Web document revisions:
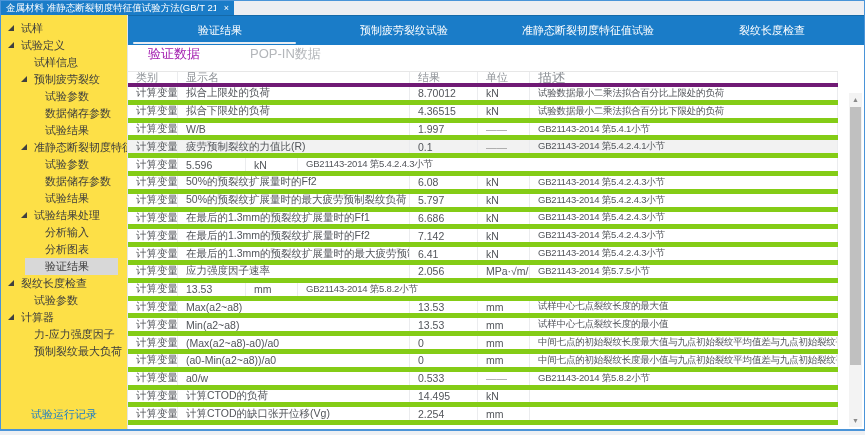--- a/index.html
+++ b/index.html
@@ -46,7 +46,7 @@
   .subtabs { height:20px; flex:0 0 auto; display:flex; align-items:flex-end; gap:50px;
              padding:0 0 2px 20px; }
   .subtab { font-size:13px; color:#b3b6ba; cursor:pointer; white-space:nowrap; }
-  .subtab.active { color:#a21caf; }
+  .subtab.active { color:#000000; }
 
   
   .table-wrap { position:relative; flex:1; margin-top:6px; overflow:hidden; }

### Instruction
Each record should be copied exactly, and each image left out.

### Answer box
--- a/index.html
+++ b/index.html
@@ -46,7 +46,7 @@
   .subtabs { height:20px; flex:0 0 auto; display:flex; align-items:flex-end; gap:50px;
              padding:0 0 2px 20px; }
   .subtab { font-size:13px; color:#b3b6ba; cursor:pointer; white-space:nowrap; }
-  .subtab.active { color:#a21caf; }
+  .subtab.active { color:#000000; }
 
   
   .table-wrap { position:relative; flex:1; margin-top:6px; overflow:hidden; }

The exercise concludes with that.